EXERCISE: In the forum thread on beating a Khorne Rhino Rush, print word for word the passage that begins at the words "try dropping empty" and stops after "to make sure.".

TEXT EXCERPT:

◆ ◆ ◆ ◆ ◆ ◆ ◆

# Taking out Khorn Rhino Rush with Drop Pod Wolves??



## gen.cross (Mar 26, 2010)

Alright this is my problem, I see my self as having a fairly solid list, but there is just one @#$# guy at my Local GW that runs this Khorn Rhino Rush army- This is what his army contains
1500 pts
HQs:
-Kharn the betrayer

-Demon prince with wings mark of khorne

Troops:

-10 bezerkers with champ upgrade with powerfist in rhino with extra armor and dozer blades

-10 bezerkers with champ upgrade with powerfist in rhino with extra armor and dozer blades

-9 bezerkers with champ upgrade with powerfist

Heavy supports:

-land raider with possession, dozer blades, and dirge caster

-defiler with +2 dcc weapons

Notes: kharn and the 9 man squad goes in the land raider

Now here is my 1500 pts list

HQ
Rune Priest, TDA, Murderous Hurricane and JOTWW-

Elites
Venerable Dreadnought b Extra Armour, Heavy Flamer and Assault cannon DP

4 Wolf guard- 4 in TDA d PF, FB, Twin Wolf claws, TH/SS DP

Troops
10 Grey Hunters b PF, 2x flamers and DP

10 Grey Hunters b PF, 2x flamers and DP

10 Grey Hunters b PF, 2x flamers

Fast Attack
6 Swift claw Bikers and Multi-Melta Attack bike, Melta gun

Anything agianst Rhino Rush for future help would be lovely please help Its the one thing I just can't beat or even tie... :angry:


----------



## gen.cross (Mar 26, 2010)

For got there is also a Speedeer with MM and HF


----------



## KingOfCheese (Jan 4, 2010)

Id go something like ML Long Fangs and 2 Vindicators.

Bust open the Rhino's with the ML's, then drop a demolisher cannon shell on them.

Problem solved.:victory:


----------



## gen.ahab (Dec 22, 2009)

Get more anti-tank and make his zerks walk. Should help.


----------



## Frogthor (Mar 13, 2010)

Don't fight the blood god, we are all doomed in the end...doom...doom...doom...


----------



## Eva (Mar 16, 2010)

gen.ahab said:


> Get more anti-tank and make his zerks walk. Should help.


What he said k:


----------



## Loli (Mar 26, 2009)

Again like all the others have said, more anti tank. I mean Khorne Rhino Rush would be obvious, remove the Rhino Rush part. So just take more Anti Tank  lol Then its just a Khorne vs Drop Pod Wolves lol


----------



## Amra_the_lion (May 26, 2008)

try dropping empty pods? In an annoying way that blocks his route to you or forces difficult terrain tests?


----------



## gen.cross (Mar 26, 2010)

Thanks I figured as such, but I had to make sure.


----------



## Theripontigonus (Dec 13, 2009)

you might want to think about dropping the dread, and putting in long fangs with alot of missile launchers. Im also seeing 4 drop pods in your list at the moment, you should always try for an odd number so that you get most of your army right away. Im personally not a fan of drop pod lists, but every now and again I like to run a single pod with Arjac in a squad of grey hunters with upgrades, and a meltagun. I would try to drop them right next to the land raider, and pop it. Even if you dont get it, he is likely to charge you with his squad that kharn is in. Fortunately your wolf standard should keep you from loosing too many models, and you can take most of the power weapon wounds on Arjac, who actually has a good chance of killing kharn. Other than that, I would try to pop their transports early, then use terrain and murderous hurricane to kite the berzerkers around the table as you rapid fire at them.

◆ ◆ ◆ ◆ ◆ ◆ ◆

DATA FOR ANALYSIS:
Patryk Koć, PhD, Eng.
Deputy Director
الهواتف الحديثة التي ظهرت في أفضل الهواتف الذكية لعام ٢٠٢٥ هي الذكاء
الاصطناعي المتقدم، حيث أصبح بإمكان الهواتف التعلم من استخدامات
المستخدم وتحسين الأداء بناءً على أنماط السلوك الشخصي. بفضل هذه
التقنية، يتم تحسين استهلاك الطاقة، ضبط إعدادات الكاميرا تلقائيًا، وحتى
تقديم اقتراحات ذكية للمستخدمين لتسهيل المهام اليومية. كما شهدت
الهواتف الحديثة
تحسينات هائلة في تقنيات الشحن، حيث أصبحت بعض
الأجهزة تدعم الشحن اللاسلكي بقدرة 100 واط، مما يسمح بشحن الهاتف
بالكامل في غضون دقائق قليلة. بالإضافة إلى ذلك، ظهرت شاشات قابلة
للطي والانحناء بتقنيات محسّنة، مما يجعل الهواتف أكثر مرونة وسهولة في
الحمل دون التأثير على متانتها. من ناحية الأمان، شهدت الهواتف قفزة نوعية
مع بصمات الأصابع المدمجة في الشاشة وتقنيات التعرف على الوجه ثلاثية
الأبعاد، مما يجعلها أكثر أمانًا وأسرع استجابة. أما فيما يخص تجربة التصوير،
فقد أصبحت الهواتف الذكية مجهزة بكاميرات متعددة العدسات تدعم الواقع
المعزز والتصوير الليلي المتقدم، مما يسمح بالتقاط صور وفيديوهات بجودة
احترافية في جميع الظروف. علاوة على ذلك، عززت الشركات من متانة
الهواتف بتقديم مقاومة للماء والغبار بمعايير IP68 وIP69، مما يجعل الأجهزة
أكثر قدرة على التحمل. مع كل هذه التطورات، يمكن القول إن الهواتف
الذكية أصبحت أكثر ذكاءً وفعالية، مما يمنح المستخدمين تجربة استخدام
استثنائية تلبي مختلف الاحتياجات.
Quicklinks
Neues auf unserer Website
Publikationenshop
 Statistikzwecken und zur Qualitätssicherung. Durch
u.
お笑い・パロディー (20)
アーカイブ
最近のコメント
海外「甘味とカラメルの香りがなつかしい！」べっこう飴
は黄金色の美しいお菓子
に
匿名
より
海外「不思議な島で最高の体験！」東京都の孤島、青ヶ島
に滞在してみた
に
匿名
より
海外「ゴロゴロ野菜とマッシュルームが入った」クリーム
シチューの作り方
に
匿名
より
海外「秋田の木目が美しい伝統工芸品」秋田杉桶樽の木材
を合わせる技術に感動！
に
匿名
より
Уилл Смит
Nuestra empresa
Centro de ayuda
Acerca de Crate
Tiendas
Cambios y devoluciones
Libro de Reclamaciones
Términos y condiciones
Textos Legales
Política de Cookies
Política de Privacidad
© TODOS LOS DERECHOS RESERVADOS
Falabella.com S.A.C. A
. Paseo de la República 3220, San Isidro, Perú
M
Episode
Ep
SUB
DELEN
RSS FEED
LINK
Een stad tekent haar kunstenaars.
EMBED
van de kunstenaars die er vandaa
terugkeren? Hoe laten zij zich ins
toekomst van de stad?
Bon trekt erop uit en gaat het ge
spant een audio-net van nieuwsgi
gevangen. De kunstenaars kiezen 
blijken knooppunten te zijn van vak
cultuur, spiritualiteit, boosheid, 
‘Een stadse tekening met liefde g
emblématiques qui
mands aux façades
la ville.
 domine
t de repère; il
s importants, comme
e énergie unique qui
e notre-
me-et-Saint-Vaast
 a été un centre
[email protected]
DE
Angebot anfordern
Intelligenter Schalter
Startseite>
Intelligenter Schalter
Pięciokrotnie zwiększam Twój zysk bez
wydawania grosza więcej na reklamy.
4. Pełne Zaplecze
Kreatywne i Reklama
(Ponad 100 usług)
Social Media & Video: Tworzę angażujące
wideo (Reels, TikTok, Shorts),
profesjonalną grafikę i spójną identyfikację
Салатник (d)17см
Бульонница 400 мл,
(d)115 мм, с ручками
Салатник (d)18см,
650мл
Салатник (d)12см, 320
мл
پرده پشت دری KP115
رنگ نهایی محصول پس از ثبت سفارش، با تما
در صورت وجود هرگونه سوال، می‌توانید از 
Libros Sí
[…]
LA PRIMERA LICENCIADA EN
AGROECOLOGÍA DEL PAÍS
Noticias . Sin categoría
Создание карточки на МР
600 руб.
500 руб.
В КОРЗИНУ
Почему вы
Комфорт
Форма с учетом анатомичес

◆ ◆ ◆ ◆ ◆ ◆ ◆

YOUR SOLUTION:
try dropping empty pods? In an annoying way that blocks his route to you or forces difficult terrain tests?


----------



## gen.cross (Mar 26, 2010)

Thanks I figured as such, but I had to make sure.